Next test: What year was the name most common in? You don’t want a boomer name because you’re not a boomer (hint: “Karen” becomes a cursed name later on). You also don’t want a name that’s up-and-coming because it would be hard to nail a job interview if your name makes somebody think of their fussy kindergartner’s classmates. It turns out that your name had its heyday at least a century ago. Don’t act surprised. You wanted something timeless.

At this point, you’re really plumbing the depths of this name and you start looking up what it means even though you never put stock in that kind of thing. Consider the meaning of this one. It ends up mattering more to you than you would expect.

You also look into potential nicknames. There’s TONS. And you love each and every one of them by their distinct quirks and flavors. There are quirky ones, cute ones, mysterious ones, and even the single letter initial has some allure. Your only fear is that they’ll never be used. It turns out that they ALL get used. Ask that boy out. He uses your favorite one.

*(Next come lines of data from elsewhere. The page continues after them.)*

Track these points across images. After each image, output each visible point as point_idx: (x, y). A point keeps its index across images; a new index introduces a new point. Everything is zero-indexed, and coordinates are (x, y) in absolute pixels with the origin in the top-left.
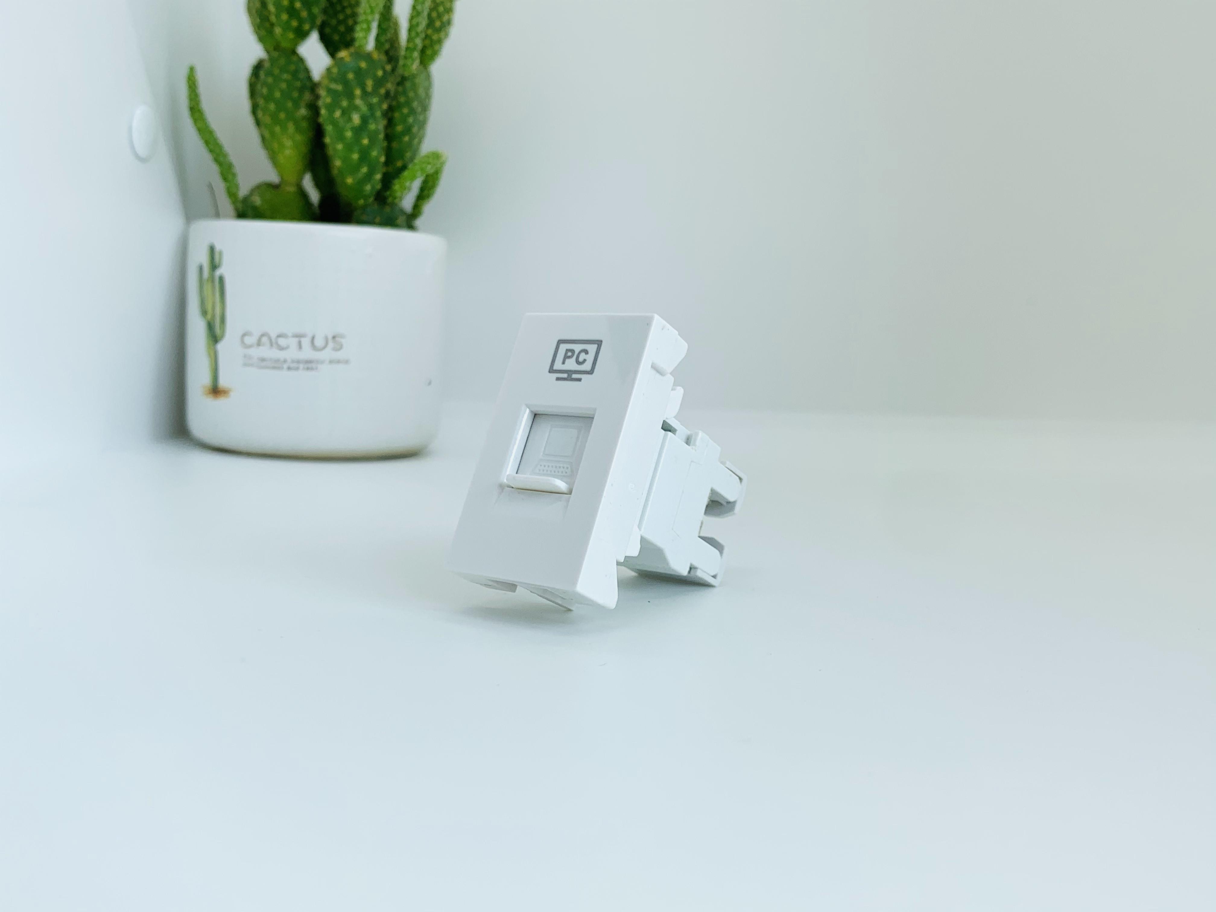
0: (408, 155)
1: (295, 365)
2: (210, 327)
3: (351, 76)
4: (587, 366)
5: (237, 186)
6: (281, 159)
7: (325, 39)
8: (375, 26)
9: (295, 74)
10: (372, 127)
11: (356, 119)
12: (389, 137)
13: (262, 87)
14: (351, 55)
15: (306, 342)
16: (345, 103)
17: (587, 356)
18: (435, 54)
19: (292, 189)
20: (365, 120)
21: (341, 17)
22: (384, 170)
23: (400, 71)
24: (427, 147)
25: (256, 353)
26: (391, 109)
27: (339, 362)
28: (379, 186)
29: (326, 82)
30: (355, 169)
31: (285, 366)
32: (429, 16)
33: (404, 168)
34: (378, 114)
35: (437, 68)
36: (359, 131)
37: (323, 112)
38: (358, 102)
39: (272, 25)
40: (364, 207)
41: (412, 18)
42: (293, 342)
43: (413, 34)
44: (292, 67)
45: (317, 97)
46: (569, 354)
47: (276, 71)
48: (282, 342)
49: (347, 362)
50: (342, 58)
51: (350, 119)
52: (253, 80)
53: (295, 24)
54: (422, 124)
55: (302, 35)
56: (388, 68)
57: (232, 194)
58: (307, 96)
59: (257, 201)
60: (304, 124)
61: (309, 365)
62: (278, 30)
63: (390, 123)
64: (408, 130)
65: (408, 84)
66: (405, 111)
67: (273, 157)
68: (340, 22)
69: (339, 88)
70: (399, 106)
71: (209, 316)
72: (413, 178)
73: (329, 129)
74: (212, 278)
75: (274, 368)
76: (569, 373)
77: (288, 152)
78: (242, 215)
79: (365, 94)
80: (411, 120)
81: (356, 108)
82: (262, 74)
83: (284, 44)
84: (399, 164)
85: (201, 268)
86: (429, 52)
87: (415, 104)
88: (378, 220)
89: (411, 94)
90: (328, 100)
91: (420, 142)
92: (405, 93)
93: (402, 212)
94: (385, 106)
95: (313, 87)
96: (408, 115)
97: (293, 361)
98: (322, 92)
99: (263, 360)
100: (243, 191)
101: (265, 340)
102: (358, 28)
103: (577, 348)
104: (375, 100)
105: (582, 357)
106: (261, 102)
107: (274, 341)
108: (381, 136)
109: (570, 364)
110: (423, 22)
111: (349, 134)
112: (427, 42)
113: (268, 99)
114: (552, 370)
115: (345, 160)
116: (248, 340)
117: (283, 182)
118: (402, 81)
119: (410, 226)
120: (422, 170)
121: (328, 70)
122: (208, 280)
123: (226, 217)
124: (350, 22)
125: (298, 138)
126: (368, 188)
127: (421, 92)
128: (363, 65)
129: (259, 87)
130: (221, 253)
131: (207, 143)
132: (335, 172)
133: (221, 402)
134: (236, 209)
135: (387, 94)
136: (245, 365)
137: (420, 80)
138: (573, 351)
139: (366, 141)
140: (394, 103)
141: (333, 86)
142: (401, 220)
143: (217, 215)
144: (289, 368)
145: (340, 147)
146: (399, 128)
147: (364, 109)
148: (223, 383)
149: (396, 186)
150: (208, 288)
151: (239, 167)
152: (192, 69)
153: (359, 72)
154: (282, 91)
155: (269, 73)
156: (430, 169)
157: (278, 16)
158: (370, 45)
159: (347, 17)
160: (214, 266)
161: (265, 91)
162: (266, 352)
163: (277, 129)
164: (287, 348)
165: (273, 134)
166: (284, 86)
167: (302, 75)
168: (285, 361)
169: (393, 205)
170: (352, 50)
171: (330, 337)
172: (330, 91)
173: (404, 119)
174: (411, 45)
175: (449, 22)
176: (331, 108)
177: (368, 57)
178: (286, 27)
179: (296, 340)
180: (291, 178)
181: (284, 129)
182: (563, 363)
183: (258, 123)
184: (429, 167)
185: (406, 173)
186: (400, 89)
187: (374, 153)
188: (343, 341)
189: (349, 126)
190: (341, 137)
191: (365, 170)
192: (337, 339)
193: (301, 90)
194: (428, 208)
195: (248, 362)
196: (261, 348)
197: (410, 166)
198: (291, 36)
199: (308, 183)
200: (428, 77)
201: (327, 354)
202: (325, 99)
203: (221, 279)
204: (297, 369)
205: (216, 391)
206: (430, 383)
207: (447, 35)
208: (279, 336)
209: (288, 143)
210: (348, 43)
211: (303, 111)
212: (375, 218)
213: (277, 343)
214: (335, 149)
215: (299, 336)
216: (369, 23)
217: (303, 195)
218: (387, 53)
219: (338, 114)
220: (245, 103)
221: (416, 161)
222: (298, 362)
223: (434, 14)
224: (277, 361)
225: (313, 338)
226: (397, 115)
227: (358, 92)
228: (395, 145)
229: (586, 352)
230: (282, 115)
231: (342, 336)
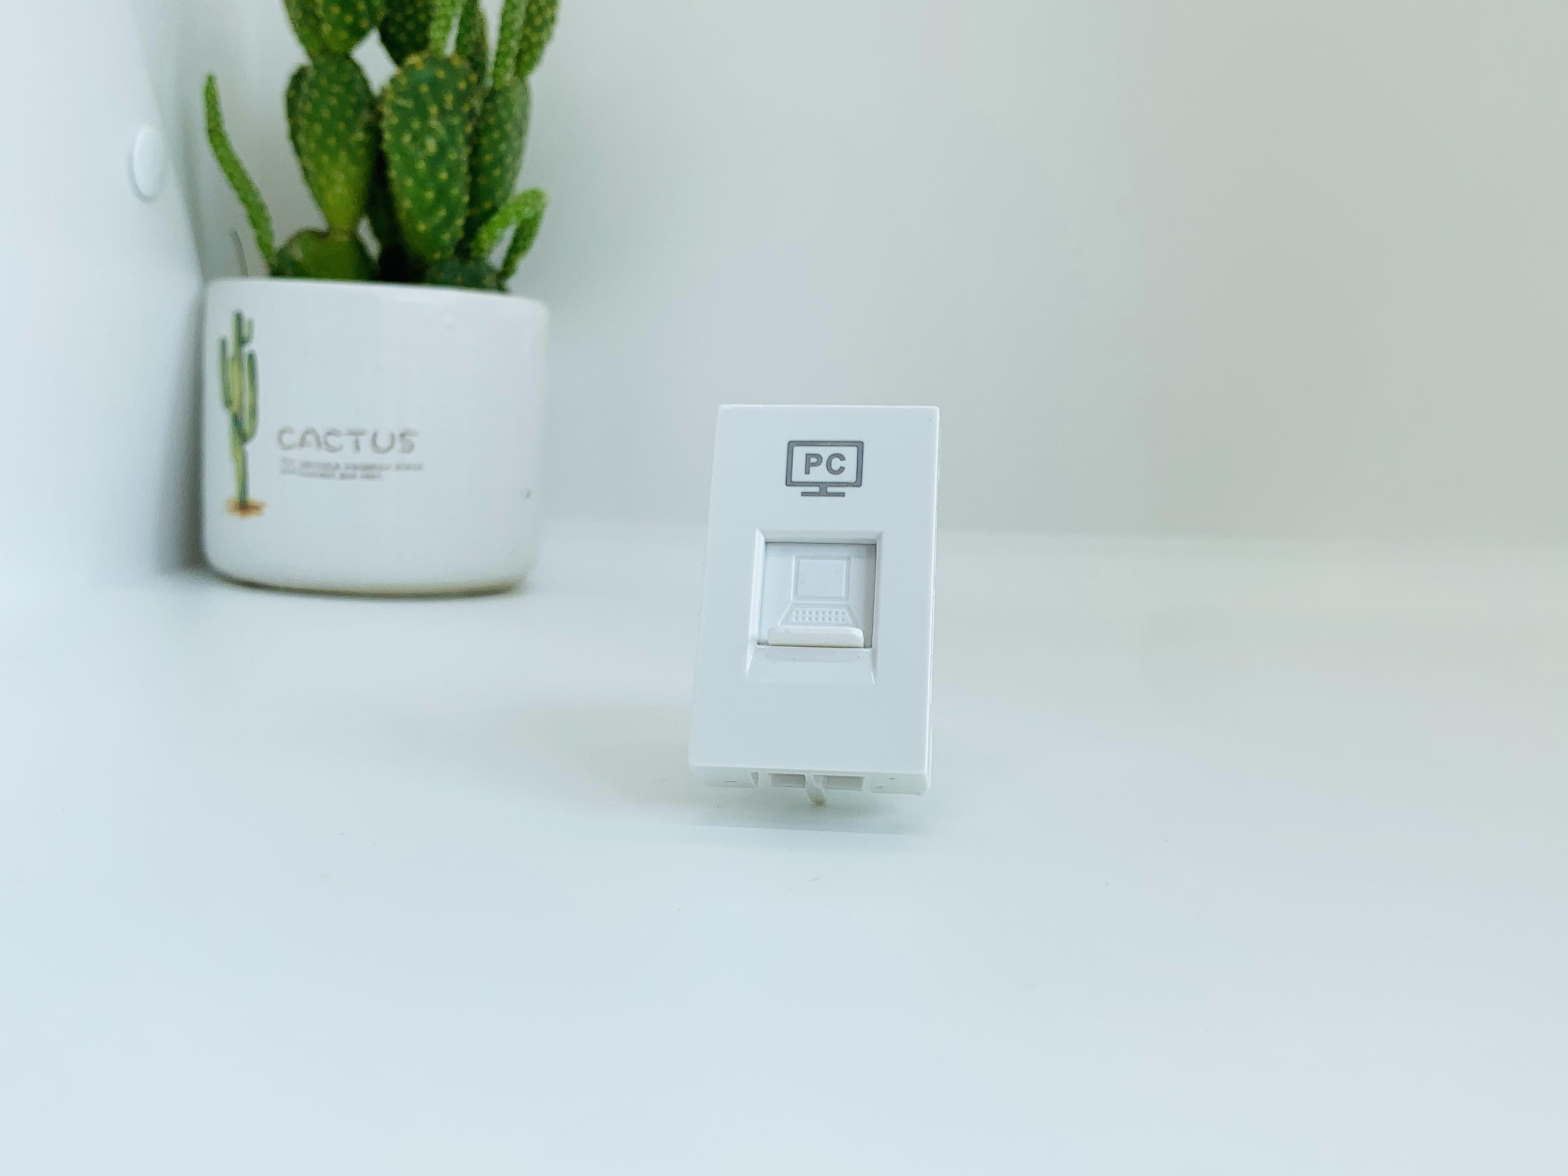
0: (499, 194)
1: (351, 472)
2: (237, 421)
3: (424, 89)
4: (849, 475)
5: (271, 234)
6: (330, 198)
7: (387, 40)
8: (455, 22)
9: (349, 86)
10: (453, 156)
11: (431, 145)
12: (475, 170)
13: (305, 104)
14: (425, 61)
15: (365, 441)
16: (416, 125)
17: (843, 462)
18: (534, 60)
19: (344, 239)
20: (442, 147)
21: (410, 11)
22: (468, 213)
23: (489, 82)
24: (523, 183)
25: (298, 455)
26: (477, 132)
27: (408, 467)
28: (461, 235)
29: (390, 97)
30: (430, 211)
31: (338, 473)
32: (528, 12)
33: (494, 210)
34: (461, 139)
35: (536, 79)
36: (435, 161)
37: (387, 136)
38: (434, 123)
39: (319, 21)
40: (442, 262)
41: (504, 15)
42: (347, 442)
43: (507, 34)
44: (346, 78)
45: (379, 116)
46: (813, 460)
47: (324, 82)
48: (332, 440)
49: (419, 467)
50: (412, 67)
51: (423, 146)
52: (293, 93)
53: (349, 19)
54: (518, 153)
55: (358, 34)
56: (474, 78)
57: (264, 245)
58: (366, 116)
59: (298, 254)
60: (361, 152)
61: (370, 471)
62: (326, 28)
63: (476, 151)
64: (499, 161)
65: (500, 100)
66: (496, 135)
67: (319, 195)
68: (407, 18)
69: (408, 104)
70: (488, 129)
71: (235, 407)
72: (505, 224)
73: (395, 158)
74: (239, 357)
75: (322, 476)
76: (821, 485)
77: (339, 189)
78: (277, 272)
79: (443, 113)
80: (503, 147)
81: (431, 131)
82: (305, 87)
83: (335, 47)
84: (487, 205)
85: (223, 344)
86: (526, 58)
87: (509, 127)
88: (459, 279)
89: (504, 114)
90: (395, 120)
91: (515, 174)
92: (495, 111)
93: (490, 270)
94: (469, 129)
95: (372, 103)
96: (498, 142)
97: (348, 467)
98: (386, 110)
99: (307, 465)
100: (279, 241)
101: (310, 438)
102: (434, 26)
103: (825, 452)
104: (456, 121)
105: (836, 464)
106: (303, 122)
107: (322, 439)
108: (464, 169)
109: (820, 474)
110: (519, 18)
111: (421, 165)
112: (525, 45)
113: (313, 118)
114: (790, 482)
115: (418, 200)
116: (287, 439)
117: (331, 228)
118: (491, 96)
119: (500, 288)
120: (518, 213)
121: (394, 81)
122: (233, 359)
123: (256, 275)
124: (422, 18)
125: (354, 170)
126: (446, 237)
127: (516, 110)
128: (441, 74)
129: (300, 104)
130: (251, 323)
131: (231, 177)
132: (402, 216)
133: (251, 521)
134: (271, 266)
135: (472, 114)
136: (284, 471)
137: (514, 95)
138: (819, 457)
139: (444, 176)
140: (482, 126)
141: (403, 102)
142: (489, 279)
143: (244, 272)
144: (343, 476)
145: (409, 182)
146: (488, 158)
147: (442, 132)
148: (254, 495)
149: (484, 234)
150: (233, 370)
151: (272, 210)
152: (211, 80)
153: (434, 83)
154: (332, 109)
155: (313, 85)
156: (528, 212)
157: (326, 9)
158: (449, 48)
159: (417, 11)
160: (241, 341)
161: (308, 108)
162: (312, 454)
163: (325, 159)
164: (340, 448)
165: (319, 166)
166: (334, 101)
167: (358, 88)
168: (337, 466)
169: (479, 260)
170: (426, 54)
171: (397, 433)
172: (397, 109)
173: (495, 145)
174: (504, 49)
175: (552, 20)
176: (398, 131)
177: (447, 63)
178: (338, 23)
179: (353, 438)
180: (342, 223)
181: (334, 157)
182: (807, 472)
183: (298, 150)
184: (527, 209)
185: (496, 218)
186: (489, 106)
187: (455, 191)
188: (415, 440)
189: (420, 154)
190: (409, 168)
191: (442, 213)
192: (407, 437)
193: (357, 108)
194: (524, 264)
195: (287, 467)
196: (305, 449)
197: (502, 209)
198: (344, 35)
199: (365, 231)
200: (526, 91)
201: (394, 457)
202: (390, 120)
203: (251, 357)
204: (353, 477)
205: (244, 506)
206: (528, 495)
207: (550, 35)
208: (329, 433)
209: (340, 177)
210: (420, 43)
211: (360, 136)
212: (455, 276)
213: (327, 443)
214: (402, 186)
215: (356, 433)
216: (448, 18)
217: (359, 246)
218: (471, 59)
219: (407, 139)
220: (280, 125)
221: (510, 200)
222: (356, 467)
223: (534, 8)
224: (327, 466)
225: (375, 436)
226: (484, 141)
227: (434, 110)
228: (482, 181)
229: (842, 457)
230: (332, 141)
231: (414, 433)
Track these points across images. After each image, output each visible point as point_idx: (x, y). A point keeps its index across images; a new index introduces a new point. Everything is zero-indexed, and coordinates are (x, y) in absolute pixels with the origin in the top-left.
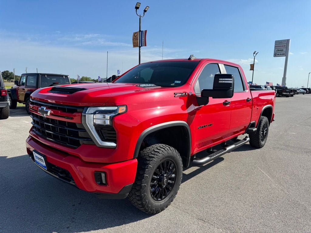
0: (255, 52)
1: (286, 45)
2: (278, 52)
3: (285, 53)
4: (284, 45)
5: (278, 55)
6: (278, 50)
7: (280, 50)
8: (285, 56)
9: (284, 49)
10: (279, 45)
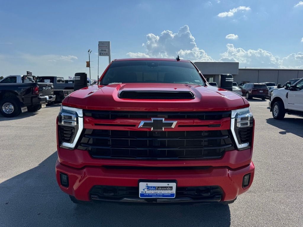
0: (89, 50)
1: (107, 46)
2: (102, 51)
3: (108, 53)
4: (106, 46)
5: (103, 55)
6: (102, 50)
7: (104, 50)
8: (108, 56)
9: (107, 50)
10: (102, 46)
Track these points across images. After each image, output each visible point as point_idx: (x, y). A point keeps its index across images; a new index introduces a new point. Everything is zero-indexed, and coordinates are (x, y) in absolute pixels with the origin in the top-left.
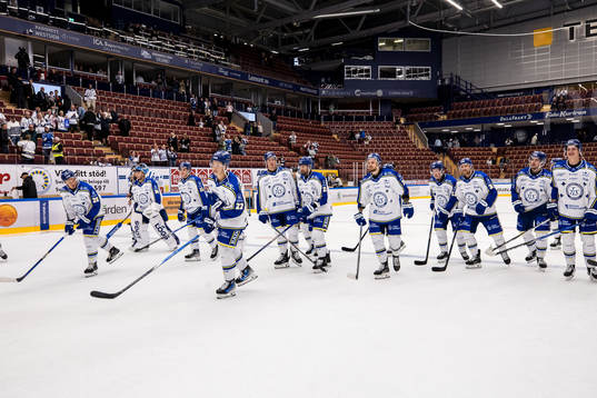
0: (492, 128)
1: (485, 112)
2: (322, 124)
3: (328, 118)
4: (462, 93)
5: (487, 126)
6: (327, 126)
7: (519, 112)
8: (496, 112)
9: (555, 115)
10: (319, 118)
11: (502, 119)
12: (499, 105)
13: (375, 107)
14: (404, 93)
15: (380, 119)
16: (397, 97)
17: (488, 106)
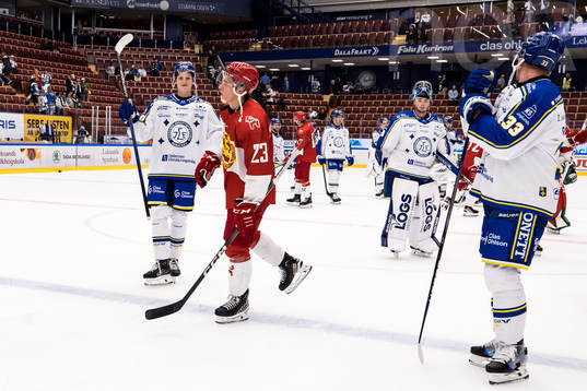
0: (327, 66)
1: (316, 42)
2: (75, 49)
3: (84, 40)
4: (287, 12)
5: (319, 63)
6: (82, 51)
7: (361, 43)
8: (330, 43)
9: (411, 49)
10: (69, 40)
11: (337, 52)
12: (335, 32)
13: (158, 27)
14: (202, 8)
15: (163, 44)
16: (191, 13)
17: (320, 32)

You explore different spellings. Of the more grounded ways of spelling the name, there is an English way and a French way. You lean to the English if only because you think it would save you the hassle of always having to correct people. You’re not wrong, but don’t discount the French way. Isn’t there something pretty about it?

At last, you’re out of things to research. There’s no more stalling. You take your typesetting stamps and make a card, printing the name in silver ink on black cardstock. You look it over. There’s something materially real in the imperfections of the ink. Say it out loud. Show your friends. It’s your name now. But you already knew that, didn’t you.